EXERCISES TO COMPLETE =
a – Reproduce the passage of the Family Matters review between "A domestic drama, in" and "and her family.", inclusive.
b – List every character of the novel Family Matters whom the review names.
c – According to the Family Matters review, which novel beat Family Matters for the 2002 Booker Prize?

EXERCISE TEXT =
‘Family Matters’ by Rohinton Mistry

family-mattersSadly, Rohinton Mistry has only written three novels – with Family Matters, written in 2002, the last. All three have been shortlisted for the Booker Prize (although none won the coveted award) and garlanded with awards and prizes.

A domestic drama, in Family Matters Mistry takes us once more into the realms of Parsi culture and traditions as the Vakeel and Chenoy families struggle to eke out a living in modern-day Bombay/ Mumbai.

Patriarch Nariman Vakeel, already 79 and diagnosed with Parkinson’s disease, breaks his ankle and finds himself wholly dependent upon his unmarried stepchildren, Coomy and Jal. A spacious apartment aside, the two struggle to tend to his physical needs. Blaming him for the early death of their mother, Coomy in particular is resentful and bitter towards her ageing stepfather. She plots with her brother to move the responsibility of looking after the invalid onto his daughter, Roxanna, and her family.

A former lecturer of English, the irony of his position is not lost on Nariman as he compares his situation to that of King Lear. Cast out by his stepchildren having signed over the property into their names many years previously, he is forced to take solace at the home of his youngest child.

Roxanna and her husband Yezad Chenoy live with their two young sons in a cramped, two-room flat. For Murad and Jehangir, the arrival of their grandfather is an adventure. But his arrival puts a strain, both emotionally and financially, on their parents.

As with his earlier novels, Mistry is a magical storyteller, finding beauty, humour, tension and compassion in the mundane and the everyday. The world of the Chenoys and the streets of Bombay come to life; the decay of the family and those same streets evocatively captured; the tenderness unsentimentally portrayed. And whilst Family Matters does not achieve the dizzy heights of the magnificent A Fine Balance (the italicised backstory of a younger Nariman and his love for the non-Parsi Lucy is surprisingly pedestrian and undermines the impact of Mistry’s third novel), it remains a wonderful accomplishment.

Family Matters was nominated for the 2002 Booker Prize but lost out to Yann Martel and Life of Pi.

STUDY MATERIAL =
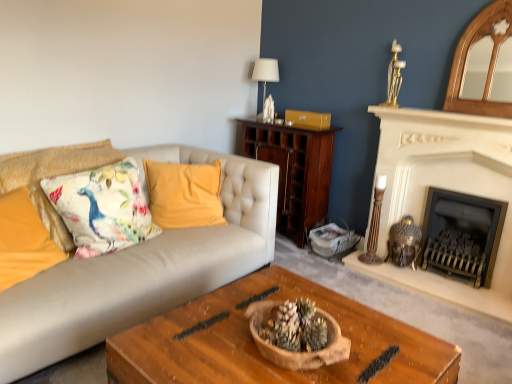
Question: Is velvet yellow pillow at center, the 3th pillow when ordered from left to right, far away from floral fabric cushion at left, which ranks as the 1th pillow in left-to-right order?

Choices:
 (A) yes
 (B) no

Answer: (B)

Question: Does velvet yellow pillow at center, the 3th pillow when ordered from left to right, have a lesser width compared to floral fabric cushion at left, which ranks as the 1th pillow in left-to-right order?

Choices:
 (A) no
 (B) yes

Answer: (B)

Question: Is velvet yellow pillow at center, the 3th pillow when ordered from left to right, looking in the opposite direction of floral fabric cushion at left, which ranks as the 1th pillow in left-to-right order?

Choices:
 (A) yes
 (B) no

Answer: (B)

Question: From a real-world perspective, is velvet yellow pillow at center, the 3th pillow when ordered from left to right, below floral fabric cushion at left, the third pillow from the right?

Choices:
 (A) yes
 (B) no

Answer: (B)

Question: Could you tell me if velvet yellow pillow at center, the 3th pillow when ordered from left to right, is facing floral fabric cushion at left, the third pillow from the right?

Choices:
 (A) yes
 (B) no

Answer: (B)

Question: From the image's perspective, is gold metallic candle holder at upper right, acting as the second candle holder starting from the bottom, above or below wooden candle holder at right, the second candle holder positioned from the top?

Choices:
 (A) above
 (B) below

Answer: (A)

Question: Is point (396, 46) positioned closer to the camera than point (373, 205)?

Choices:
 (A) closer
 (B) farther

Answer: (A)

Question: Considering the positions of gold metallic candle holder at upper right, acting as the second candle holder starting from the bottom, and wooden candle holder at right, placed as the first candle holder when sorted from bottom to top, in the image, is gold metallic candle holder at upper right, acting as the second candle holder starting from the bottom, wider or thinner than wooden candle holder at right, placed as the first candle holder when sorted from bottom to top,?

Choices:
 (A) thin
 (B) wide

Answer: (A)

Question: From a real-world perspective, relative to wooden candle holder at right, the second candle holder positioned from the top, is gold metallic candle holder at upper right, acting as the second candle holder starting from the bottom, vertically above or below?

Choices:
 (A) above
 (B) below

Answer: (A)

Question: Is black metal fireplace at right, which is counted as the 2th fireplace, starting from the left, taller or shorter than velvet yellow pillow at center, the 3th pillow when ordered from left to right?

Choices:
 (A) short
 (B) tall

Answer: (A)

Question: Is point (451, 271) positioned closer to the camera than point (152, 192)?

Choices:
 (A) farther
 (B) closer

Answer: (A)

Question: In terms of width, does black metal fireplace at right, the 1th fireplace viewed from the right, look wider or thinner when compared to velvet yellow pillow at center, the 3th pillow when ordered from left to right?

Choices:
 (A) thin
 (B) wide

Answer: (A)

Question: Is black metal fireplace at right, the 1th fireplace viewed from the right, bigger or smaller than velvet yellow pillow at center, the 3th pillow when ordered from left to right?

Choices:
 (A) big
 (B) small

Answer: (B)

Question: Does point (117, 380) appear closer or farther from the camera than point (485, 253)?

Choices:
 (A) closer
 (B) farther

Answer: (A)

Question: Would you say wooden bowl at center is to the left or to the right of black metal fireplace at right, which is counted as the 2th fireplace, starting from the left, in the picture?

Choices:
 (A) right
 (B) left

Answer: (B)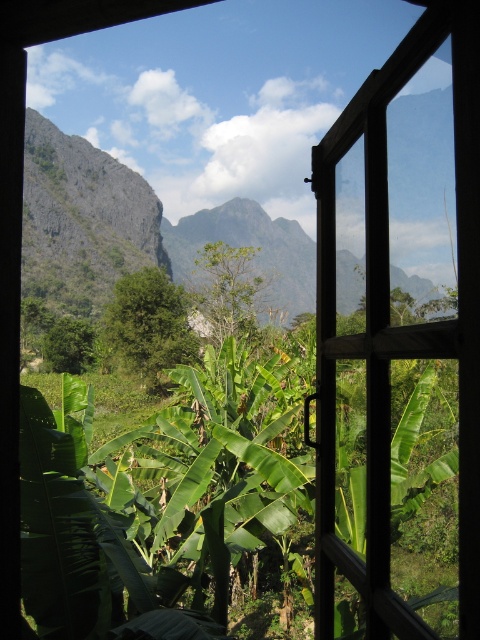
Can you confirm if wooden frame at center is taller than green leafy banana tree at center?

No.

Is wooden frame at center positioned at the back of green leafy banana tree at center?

ANSWERS TO THE TASKS =
a –
A domestic drama, in Family Matters Mistry takes us once more into the realms of Parsi culture and traditions as the Vakeel and Chenoy families struggle to eke out a living in modern-day Bombay/ Mumbai.

Patriarch Nariman Vakeel, already 79 and diagnosed with Parkinson’s disease, breaks his ankle and finds himself wholly dependent upon his unmarried stepchildren, Coomy and Jal. A spacious apartment aside, the two struggle to tend to his physical needs. Blaming him for the early death of their mother, Coomy in particular is resentful and bitter towards her ageing stepfather. She plots with her brother to move the responsibility of looking after the invalid onto his daughter, Roxanna, and her family.

b – Nariman Vakeel, Coomy, Jal, Roxanna, Yezad Chenoy, Murad, Jehangir, Lucy

c – Life of Pi by Yann Martel